Cependant, tel est loin d'être le cas actuellement, faute de capteurs suffisamment performants 79 ( * ) .

(3) Des technologies qui, selon les spécialistes, pourraient être inopérantes contre un adversaire technologiquement avancé

Il faut par ailleurs être conscient du fait que les nouvelles technologies du C4ISR peuvent être contrées par un ennemi technologiquement avancé. Il est en effet techniquement possible de brouiller les GPS ou les communications tactiques, et d'endommager ou de détruire les appareils informatiques et les satellites 80 ( * ) .

Ces technologies seraient donc surtout efficaces contre des adversaires peu avancés technologiquement.

* 73 Il a été légèrement inférieur à 1 dans le cas de la guerre des Six Jours (1967) et de la guerre des Malouines (1982).

* 74 Ainsi, M. Stephen Biddle, membre du Council on Foreign Relations et spécialiste reconnu des questions militaires, affirme dans son ouvrage « Military Power » publié en 2004 que « si les militaires exploitent au mieux les possibilités du système [tactique] moderne pour réduire l'exposition [au feu adverse], alors 80 ans de létalité croissante susciteront seulement de modestes augmentations de la vulnérabilité ». Dans le cas particulier de la guerre du Golfe de 1991, il estime que si le matériel irakien était plus vieux d'environ 10 ans que celui des Etats-Unis, l'armée irakienne aurait eu la possibilité de recourir à divers procédés (harcèlement de l'artillerie adverse, enterrement des chars, meilleure dissimulation des forces...) qui auraient équivalu à la neutralisation de 10 ou 20 ans de progrès technologique.

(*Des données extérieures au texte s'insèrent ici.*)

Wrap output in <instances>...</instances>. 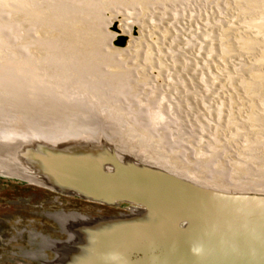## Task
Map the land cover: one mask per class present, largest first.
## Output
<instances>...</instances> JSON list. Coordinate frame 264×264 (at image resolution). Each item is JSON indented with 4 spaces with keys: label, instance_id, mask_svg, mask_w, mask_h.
Instances as JSON below:
<instances>
[{
    "label": "rangeland",
    "instance_id": "obj_1",
    "mask_svg": "<svg viewBox=\"0 0 264 264\" xmlns=\"http://www.w3.org/2000/svg\"><path fill=\"white\" fill-rule=\"evenodd\" d=\"M263 151L264 0H0V264H239Z\"/></svg>",
    "mask_w": 264,
    "mask_h": 264
},
{
    "label": "water",
    "instance_id": "obj_2",
    "mask_svg": "<svg viewBox=\"0 0 264 264\" xmlns=\"http://www.w3.org/2000/svg\"><path fill=\"white\" fill-rule=\"evenodd\" d=\"M242 243L245 244L235 248L241 256L239 264H264V242H259V245L254 241L244 239Z\"/></svg>",
    "mask_w": 264,
    "mask_h": 264
},
{
    "label": "bare ground",
    "instance_id": "obj_3",
    "mask_svg": "<svg viewBox=\"0 0 264 264\" xmlns=\"http://www.w3.org/2000/svg\"><path fill=\"white\" fill-rule=\"evenodd\" d=\"M227 11V10H226ZM38 34V33H37ZM33 48V47H32ZM34 50V49H33ZM243 71V70H242ZM242 88V87H241ZM244 96V95H243ZM237 101V100H236ZM246 102V101H245ZM236 109V108H235ZM262 116V115H261ZM263 119V118H262ZM216 125V124H215ZM259 135V134H258ZM207 138V137H206ZM181 139V138H180ZM225 142V141H224ZM229 143V142H228ZM252 144V146H253V143H251ZM250 145V144H249ZM254 146H255V144H254ZM245 147V146H244ZM247 147V146H246ZM250 147V146H249ZM251 148V147H250ZM255 148V147H254ZM247 149V148H246ZM205 149H203V151H204ZM245 150V149H244ZM257 150V149H256ZM239 151V150H238ZM243 151V150H242ZM247 151H248V149H247ZM213 152H215V151H213ZM252 152H253V150H252ZM261 152V151H260ZM260 152H259V154H260ZM264 152V151H263ZM229 153V152H228ZM233 153V152H232ZM246 153V152H245ZM249 153V152H248ZM250 153H251V150H250ZM256 153V152H255ZM238 154H239V152H238ZM241 154V153H240ZM247 154V153H246ZM257 154V153H256ZM231 155V154H230ZM250 155V154H249ZM208 156V155H207ZM243 156H245V155H243ZM251 156V155H250ZM252 156H254V155H252ZM258 156V155H257ZM262 156V155H261ZM231 157V156H230ZM249 157V156H248ZM259 157V156H258ZM199 158V157H198ZM208 158V157H207ZM244 158V157H243ZM243 158H241V160H243ZM196 159V158H195ZM194 159V160H195ZM261 159V158H260ZM223 160V159H222ZM226 160V159H225ZM249 160V159H248ZM250 160H251V158H250ZM221 161V160H220ZM224 161V160H223ZM260 161V160H259ZM231 162V161H230ZM256 162V161H255ZM237 163V162H236ZM210 164V163H209ZM225 164V163H224ZM239 164V163H238ZM242 164V163H241ZM240 164V165H241ZM243 164H244V161H243ZM245 165H246V163H245ZM242 166V165H241ZM201 168V167H200ZM203 168V167H202ZM229 169V168H228ZM202 171V170H201ZM211 175V174H210ZM216 175V174H215ZM220 175V174H219ZM28 176V175H27ZM216 176H218V175H216ZM243 179V178H242ZM216 181V180H215ZM251 183V182H250ZM241 184H243V183H241Z\"/></svg>",
    "mask_w": 264,
    "mask_h": 264
}]
</instances>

* 75 « Command, Control, Communications, Computers, Intelligence, Surveillance, Reconnaissance ». La notion succède à celle de « C3I » (« Command, Control, Communications, Intelligence »). Le concept de reconnaissance est parfois remplacé par celui d'acquisition de cible (« target acquisition ») : on parle alors de « C4ISTAR ».

* 76 M. Richard Cheney, alors vice-président des Etats-Unis, entretien au New York Times (9 avril 2003).

* 77 Selon le général britannique Sir Rupert Smith, « On attend aujourd'hui de grands avantages de la numérisation du champ de bataille et de la capacité à faire la « guerre en réseau ». Il faut cependant être prudent en ce domaine et savoir quel avantage nous en attendons et pour quoi faire. Nous courons le risque d'en savoir toujours plus sur nous-mêmes et, proportionnellement, de moins en moins sur l'ennemi. Les technologies de l'information doivent être maîtrisées pour soutenir les opérations de renseignement destinées à comprendre, trouver les adversaires et les séparer de la population puis à mettre en réseau les effets de nos actions de façon à ce qu'elles se complètent mutuellement » (« L'utilité de la force », 2005).

* 78 Cf. P. W. Singer, « Wired for War », The Penguin Press, 2009.

* 79 Selon M. Stephen Biddle (« Military Power », 2004), lors de l'opération ANACONDA contre Al-Qaeda en Afghanistan en 2002 les Américains avaient repéré seulement la moitié des positions ennemies et lors de la guerre du Kosovo en 1999, les bombardements intensifs avaient permis de détruire seulement un tiers du matériel serbe.

* 80 La Chine et les Etats-Unis ont chacun détruit l'un de leurs satellites avec un missile, respectivement en 2007 et en 2008.